» **作業指示**:
a – 遺書に関する本文によれば、明治33年に辻家の縁者は原書をどこへ持ち込んだか。
b – 遺書に関する本文に登場する人名をすべて列挙せよ。
c – 遺書に関する本文を、最後の文の次から書き継げ。

» **掲載本文**:
• • • • •

原書は、一時江戸屋敷に送られたらしいですが、すぐに能勢に送り返されて来ました。その後、辻家で大切に保存されていましたが、明治33年、辻家の縁者が、真贋の鑑定をしてもらおうと、京都の鑑定士のところへ持ち込んで、それっきり所在がわからなくなってしまいました。八方手をつくしましたが、ついに見つからなかったということです。

いま遺書の原物があれば、現在の技術なら、たとえ800年前のものでも、おそらく書かれた年代を識別・鑑定することができたであろうでしょうに、残念なことです。 いまとなっては、当時作られた写本に頼るほかありません。

写本製作者「山川正宣」のこと

能勢藩国家老の大南久太郎は、さらに確かな人に見てもらいたいと、能勢に隣する池田(現大阪府池田市)に住む山川正宣(やまかわまさのぶ)という国学者に遺書の鑑定を依頼しました。依頼された山川正宣は、600年前のものであろうと証言し内容に感動して、一字一句間違いなく、筆跡も真似て書写したといいます。
山川正宣は、地方の地味な学者ではありましたが、考証学の面ではかなりの実績をあげていた人だったようで、各種の人名辞典にその名が見えます。

「安徳天皇は生きていた」という遺書についての地元研究家の足跡

昭和50年代後半、藤原経房の遺書に着目した地元の郷土史研究家による、精力的な調査研究が行われました。実際に他の地方の安徳陵参考地(宮内庁が安徳天皇陵の参考として指定した陵墓)にも出掛け、さらに二度、宮内庁を訪ね、この遺書が本物であることを説いています。

宮内庁の当時の課長もほとんど認めたんですよ、でも、原物がないことなどを理由に、正式には認めてくれませんでした」と、明治37年生れの野木圓之助さん(平成12年逝去)は、当時を振り返って、残念そうに話してくれました。そして、「古いことは覚えてないが」といいながら「一冊ぐらい残っているでしょう」と、出して来てくれたのが、『能勢に潜幸された安徳天皇』(野木圓之助編・平成四年発行)という本でした。

『能勢に潜幸された安徳天皇』とは

これは能勢町の歴史研究家の故森本弌氏(元中学校長)が中心になって資料部分を執筆し、能勢町史の編纂に携わっている田和好氏が、安徳天皇陵墓とされている能勢の八幡社の出土物や周辺の地形などの考証にあたっており、野木氏は、前文と第五章で、この遺書がほんものだということを、情熱を込めて語っています

能勢藩御用人大南久太郎が江戸の能勢家や息子に書き送った書状と先に掲げた各種写本の調査など、発見時の文献についてはこの中から使用させていただきました。ただし、大南の書状などは原文のままではなく、現代文に訳して載せています。

• • • • •

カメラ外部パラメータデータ
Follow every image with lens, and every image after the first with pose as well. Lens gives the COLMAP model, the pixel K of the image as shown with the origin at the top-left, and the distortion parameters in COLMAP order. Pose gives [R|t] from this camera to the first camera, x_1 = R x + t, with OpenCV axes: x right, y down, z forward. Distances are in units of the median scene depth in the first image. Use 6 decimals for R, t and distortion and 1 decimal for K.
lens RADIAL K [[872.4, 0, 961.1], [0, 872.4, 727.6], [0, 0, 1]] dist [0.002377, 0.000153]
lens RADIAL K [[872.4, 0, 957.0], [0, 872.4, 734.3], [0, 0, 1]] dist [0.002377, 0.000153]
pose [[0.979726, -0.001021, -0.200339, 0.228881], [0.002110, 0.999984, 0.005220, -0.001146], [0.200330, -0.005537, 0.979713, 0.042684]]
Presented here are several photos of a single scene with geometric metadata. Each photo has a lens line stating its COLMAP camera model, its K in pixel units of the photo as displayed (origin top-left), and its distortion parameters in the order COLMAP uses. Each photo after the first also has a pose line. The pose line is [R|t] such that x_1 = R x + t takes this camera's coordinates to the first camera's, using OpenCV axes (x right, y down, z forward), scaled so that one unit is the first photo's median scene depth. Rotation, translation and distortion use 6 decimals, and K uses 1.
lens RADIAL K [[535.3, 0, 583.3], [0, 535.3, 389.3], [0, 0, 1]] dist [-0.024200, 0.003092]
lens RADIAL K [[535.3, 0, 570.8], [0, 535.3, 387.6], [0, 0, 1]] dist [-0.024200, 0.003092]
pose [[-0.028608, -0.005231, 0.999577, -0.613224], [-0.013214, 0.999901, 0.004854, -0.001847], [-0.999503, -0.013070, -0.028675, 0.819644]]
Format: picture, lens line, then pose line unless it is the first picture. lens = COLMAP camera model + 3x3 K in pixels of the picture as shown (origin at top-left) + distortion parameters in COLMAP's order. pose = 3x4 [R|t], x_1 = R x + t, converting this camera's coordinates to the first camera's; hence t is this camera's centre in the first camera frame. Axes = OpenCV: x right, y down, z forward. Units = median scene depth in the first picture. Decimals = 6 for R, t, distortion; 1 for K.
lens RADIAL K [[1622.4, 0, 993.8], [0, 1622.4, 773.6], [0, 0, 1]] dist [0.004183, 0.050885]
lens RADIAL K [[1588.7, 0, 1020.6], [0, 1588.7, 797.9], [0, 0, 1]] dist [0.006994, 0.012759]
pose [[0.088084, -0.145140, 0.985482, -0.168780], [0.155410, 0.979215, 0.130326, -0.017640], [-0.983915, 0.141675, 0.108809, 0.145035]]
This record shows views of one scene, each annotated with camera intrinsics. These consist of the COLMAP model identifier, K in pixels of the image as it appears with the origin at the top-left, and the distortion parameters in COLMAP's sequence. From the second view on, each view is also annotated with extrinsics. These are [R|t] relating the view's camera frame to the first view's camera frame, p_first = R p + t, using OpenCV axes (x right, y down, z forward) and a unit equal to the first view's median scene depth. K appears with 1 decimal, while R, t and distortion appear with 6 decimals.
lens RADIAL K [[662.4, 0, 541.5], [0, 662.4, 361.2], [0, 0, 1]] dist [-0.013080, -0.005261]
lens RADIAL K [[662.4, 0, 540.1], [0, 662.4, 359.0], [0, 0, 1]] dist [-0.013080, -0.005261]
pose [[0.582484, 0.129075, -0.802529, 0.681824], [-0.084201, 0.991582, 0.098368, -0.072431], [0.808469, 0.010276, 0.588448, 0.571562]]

• • • • •

» **項目別解答**:
a – 京都の鑑定士のところ

b – 藤原経房、安徳天皇、大南久太郎、山川正宣、野木圓之助、森本弌、田和好

c –
また、安徳天皇の遺品を埋めたとされる能勢八幡社やこの地方の地形及び風俗習慣などについては、そのまま同書を参考にさせていただきました。

写本一覧-『能勢に潜幸された安徳天皇』より

『能勢に潜幸された安徳天皇』(野木 園之助編)に記載されている写本の一覧表

・経房遺書(大南本):能勢町・能多家所蔵
・安徳帝於壇浦御入水無之事(會我本):大阪府立図書館
・藤原経房遺書(山川本(和田本)):池田氏・和田家所蔵
・摂州能勢郡若宮八幡宮紀事全(内閣文庫3476):公文書館
・摂州能勢郡若宮八幡宮紀事(田村本):川崎市・田村家所蔵
・藤原経房朝臣自記全(內閣文庫18721):公文書館
・摂能勢郡出野村建保五年古文書写(內閣文庫9077):公文書館
・養和帝西巡記全(內閣文庫93691):公文書館
・安德帝外記摂州若宮八幡宮紀事(宮内庁田中本):宫内厅
・能勢古事安德帝御記写全(辻本):能勢町・辻家所蔵
・能勢古事安德帝御記写全(津田本):能勢町・津田家所蔵
・辻家旧記全(內閣文庫76651):公文書館
・能勢古文書(東京大学本):東京大学
・安德帝御旧跡記全(油屋本):大阪府立図書館
・摂州能勢郡出野村岩崎八幡宮(兼葭堂雜禄巻之四):大阪府立図書館
・藤原経房(玄同放言巻三ノ中)(滝沢本):大阪府立図書館
・残桜記下(伴信友本):大阪府立図書館

※これ以外にも多数あるようだが、公に認められているものだけを掲載

「安徳天皇は生きていた」という遺書を書いた「藤原経房」とは別人の同姓同名の有名人が存在した

この遺書を書いた藤原経房(ふじわらつねふさ)とは別人で同姓同名の有名人が、当時実在していました。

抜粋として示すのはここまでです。